--- begin DATASET CONTENT ---

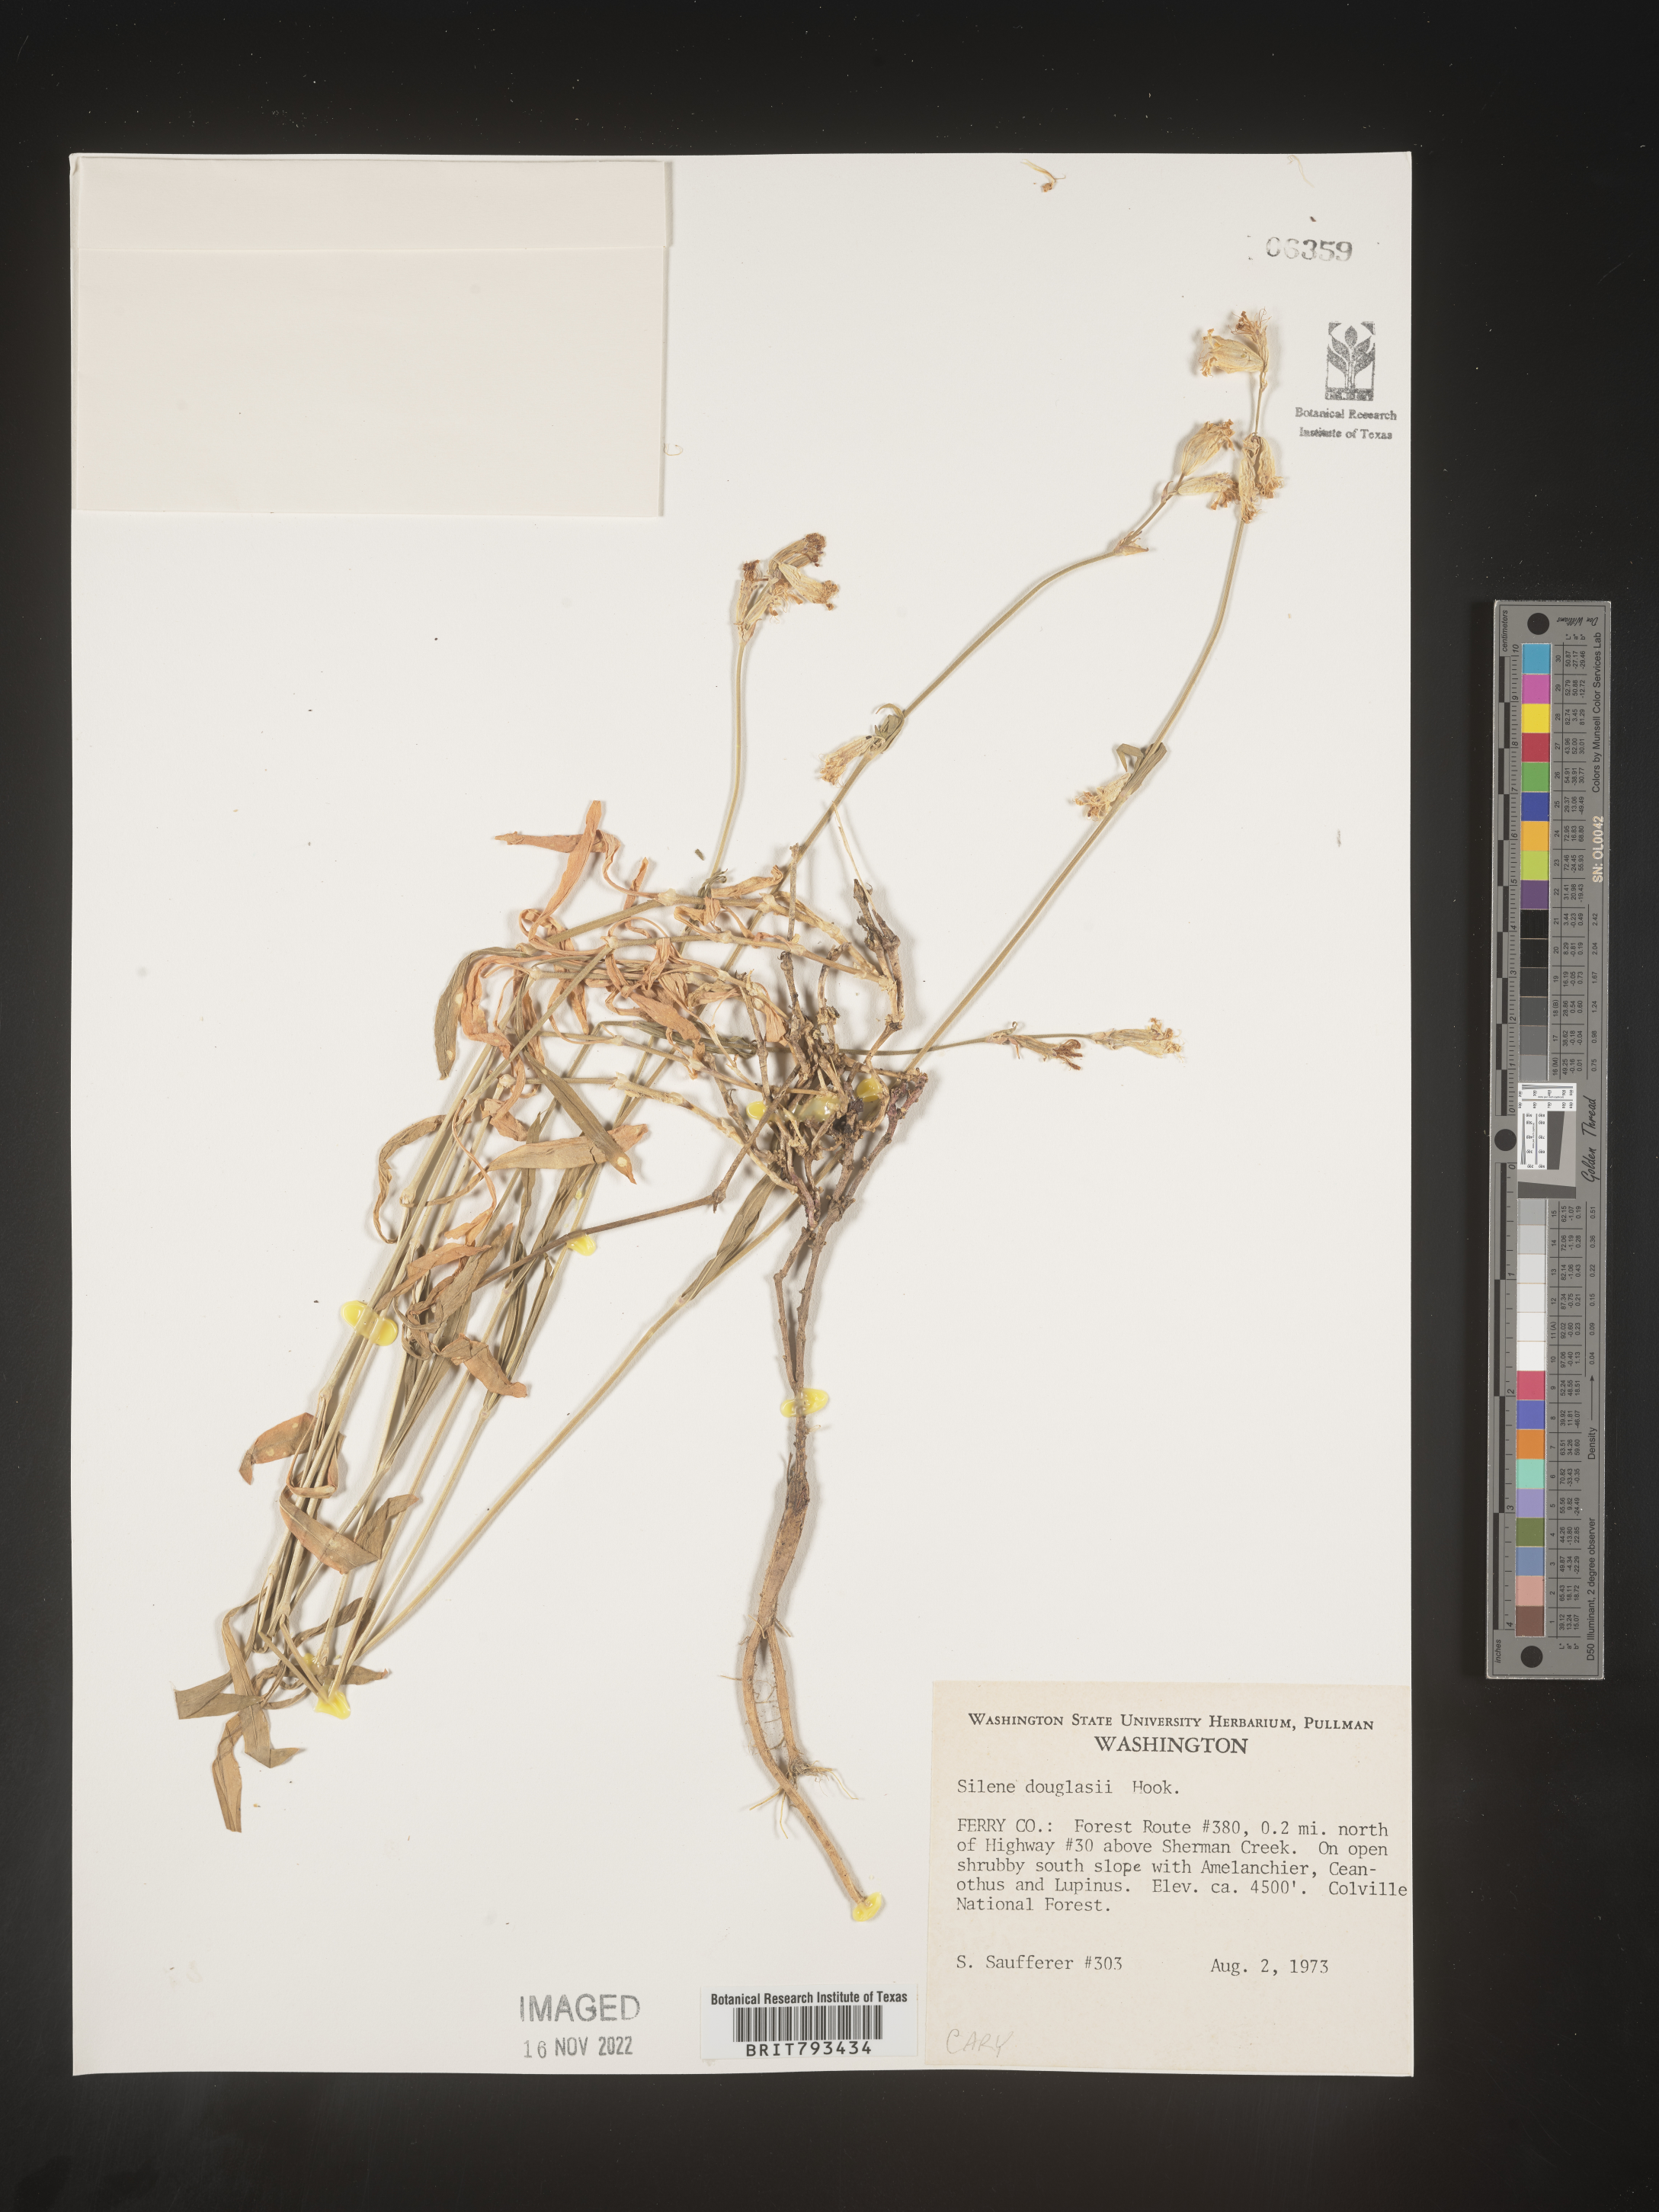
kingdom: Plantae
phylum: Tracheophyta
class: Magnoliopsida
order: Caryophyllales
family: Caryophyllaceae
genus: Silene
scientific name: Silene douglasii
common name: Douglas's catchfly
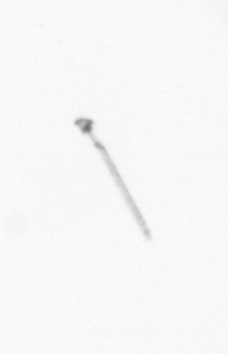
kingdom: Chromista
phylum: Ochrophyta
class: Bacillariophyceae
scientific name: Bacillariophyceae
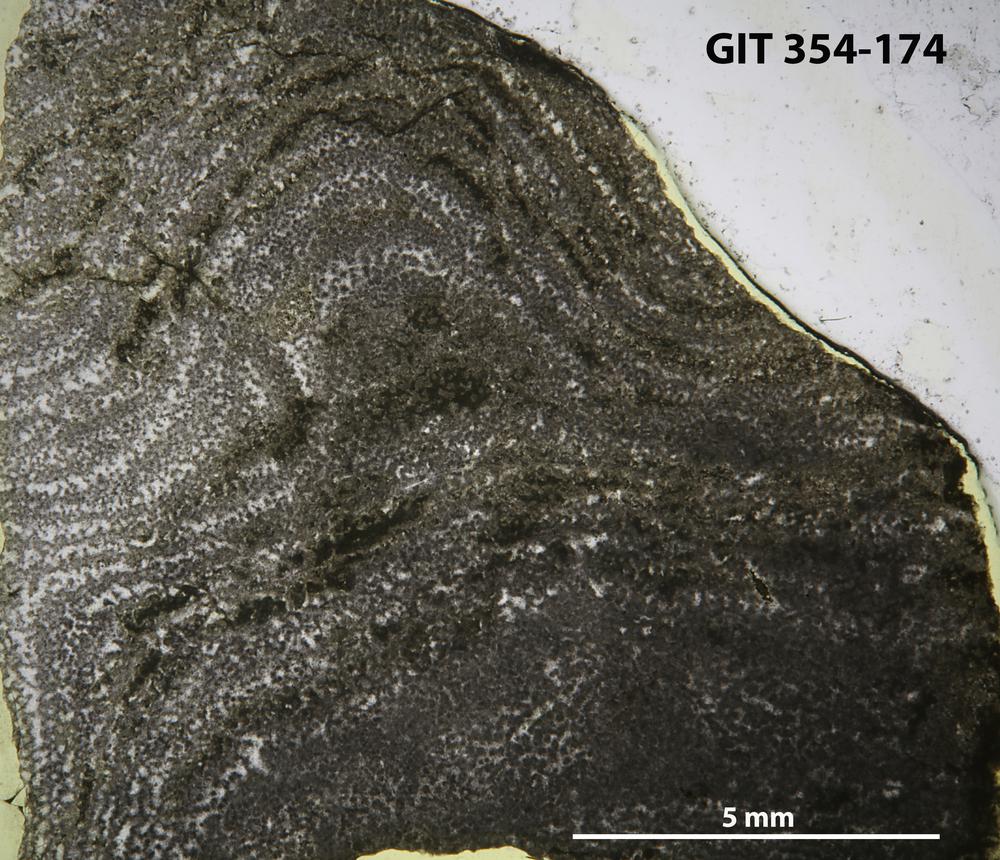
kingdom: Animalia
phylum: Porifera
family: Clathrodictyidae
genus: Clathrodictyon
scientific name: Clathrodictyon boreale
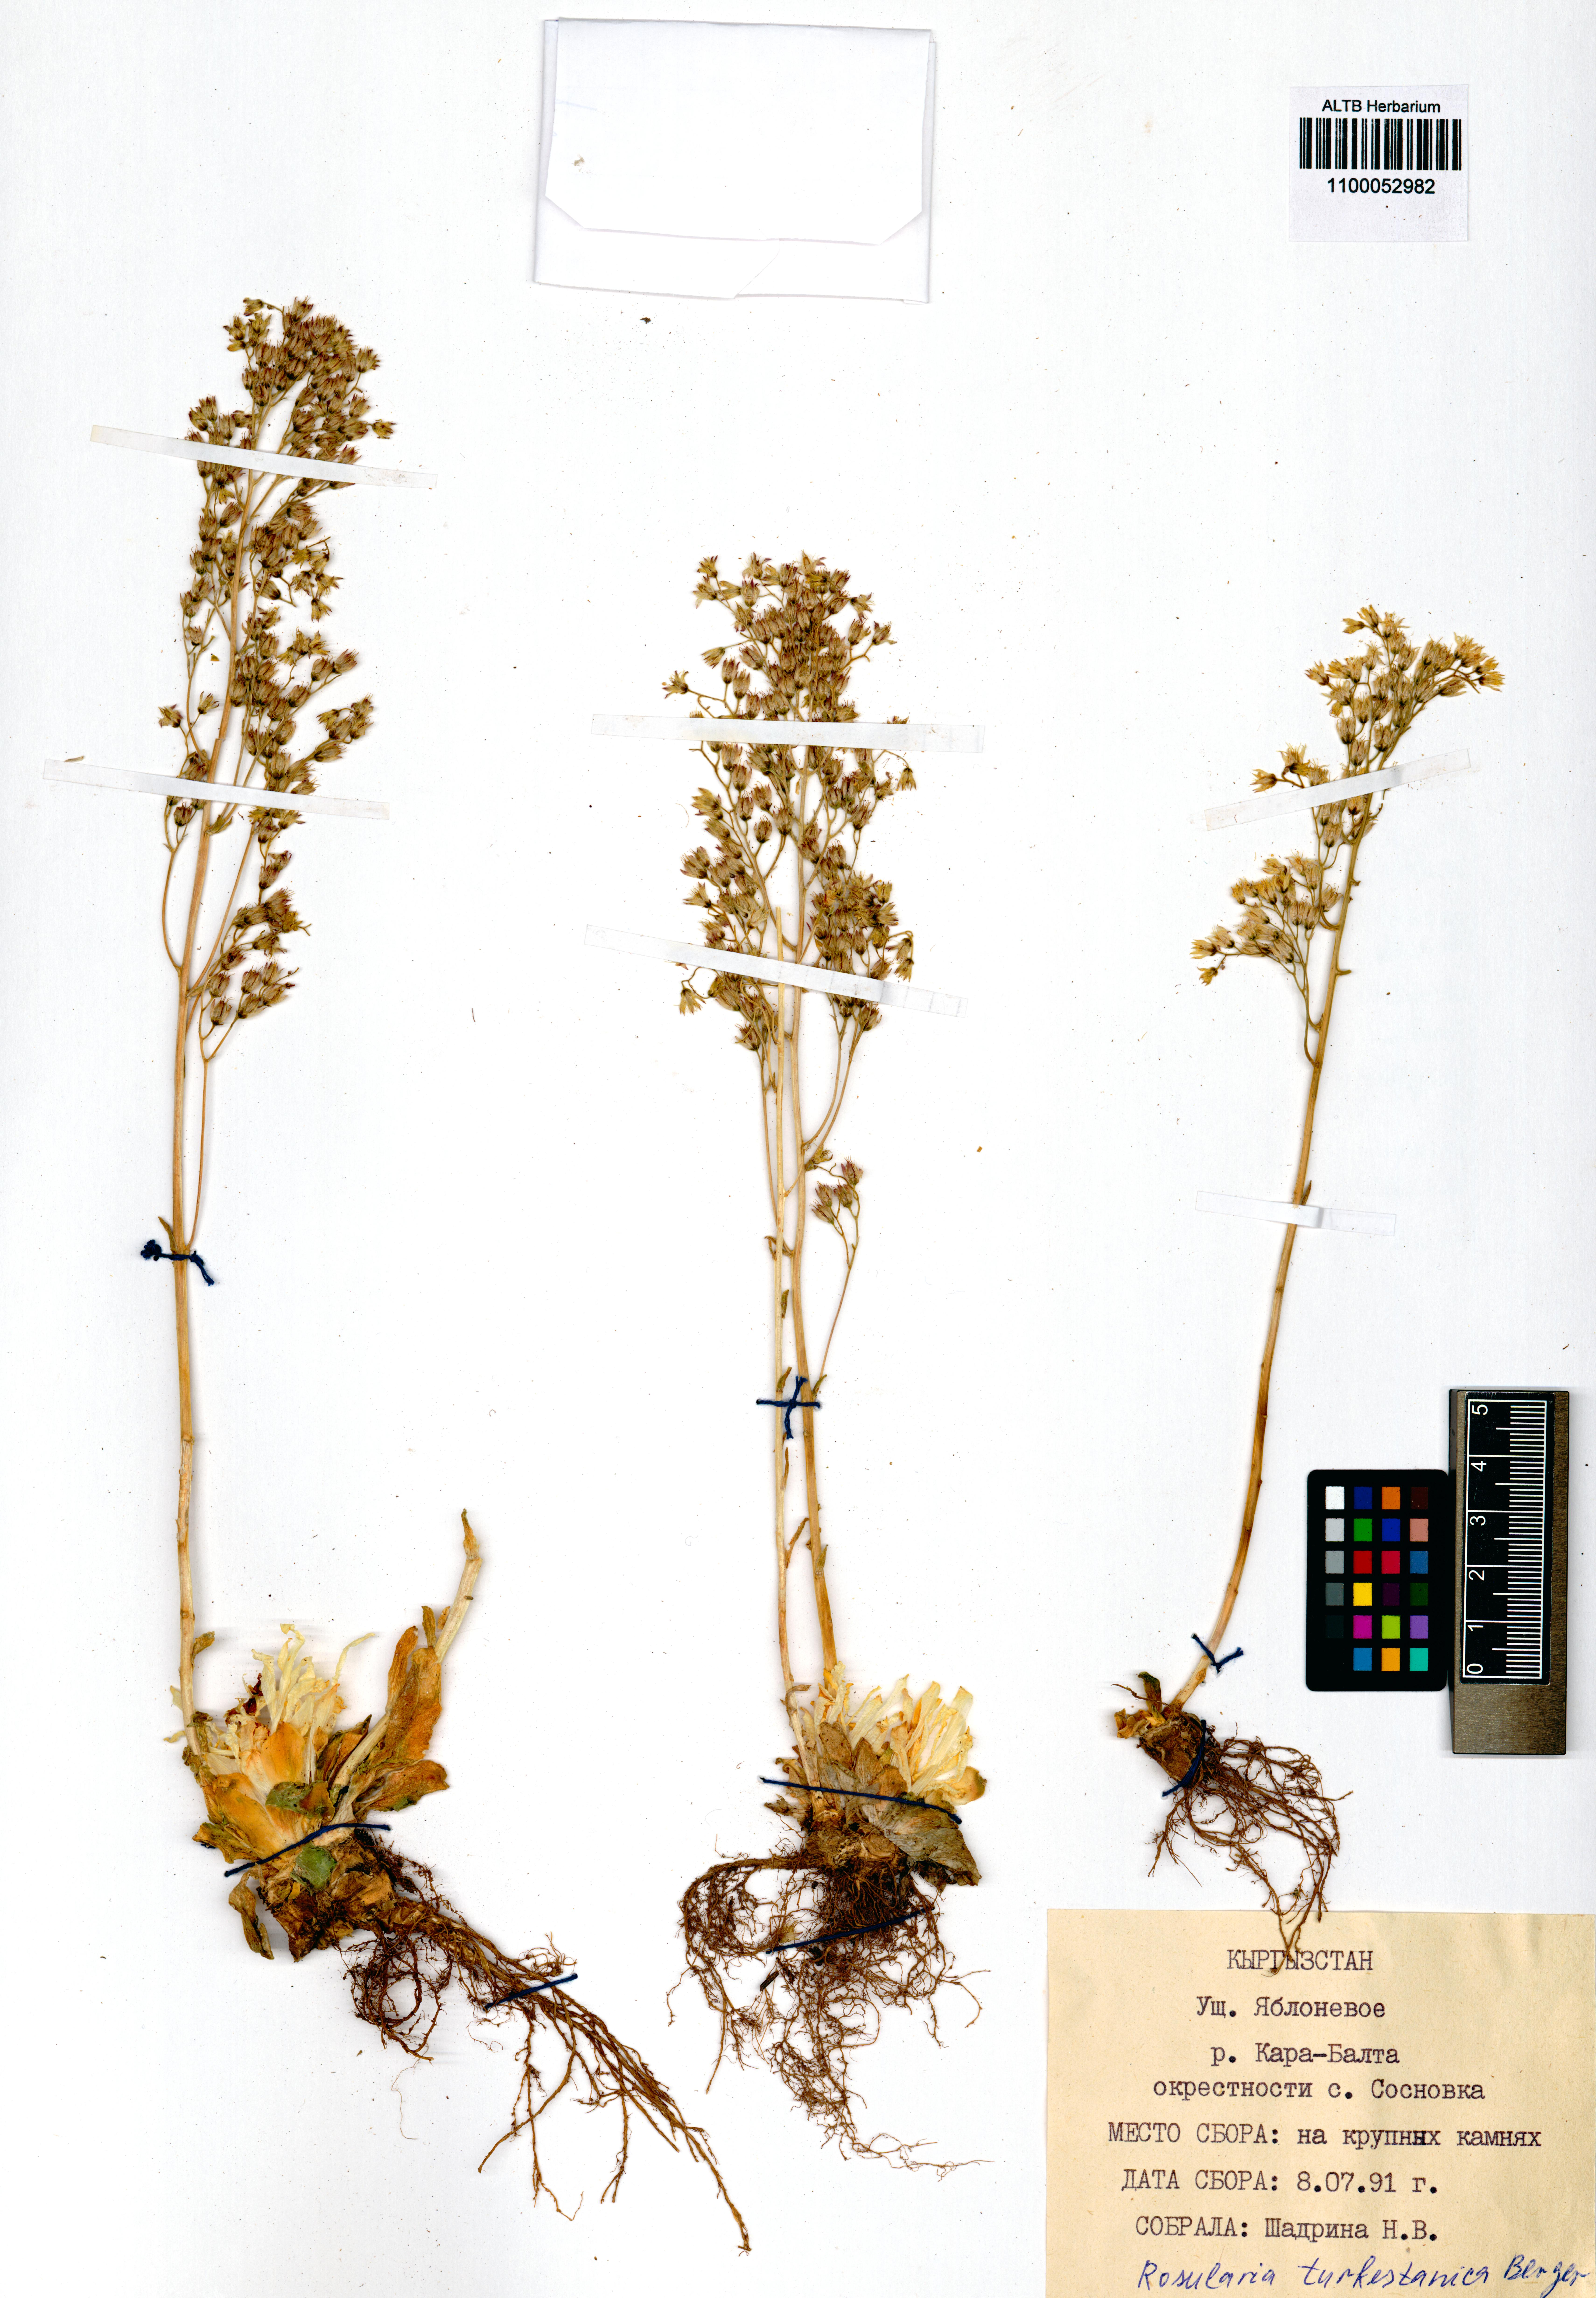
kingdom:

--- end DATASET CONTENT ---

Render the text lines of all the records above as a Markdown table with two columns, Row and Line, numbering each line in order and skipping blank lines. Omit the pictures.

| Row | Line |
|---|---|
| 1 | kingdom: Plantae |
| 2 | phylum: Tracheophyta |
| 3 | class: Magnoliopsida |
| 4 | order: Caryophyllales |
| 5 | family: Caryophyllaceae |
| 6 | genus: Silene |
| 7 | scientific name: Silene douglasii |
| 8 | common name: Douglas's catchfly |
| 9 | kingdom: Chromista |
| 10 | phylum: Ochrophyta |
| 11 | class: Bacillariophyceae |
| 12 | scientific name: Bacillariophyceae |
| 13 | kingdom: Animalia |
| 14 | phylum: Porifera |
| 15 | family: Clathrodictyidae |
| 16 | genus: Clathrodictyon |
| 17 | scientific name: Clathrodictyon boreale |
| 18 | kingdom: |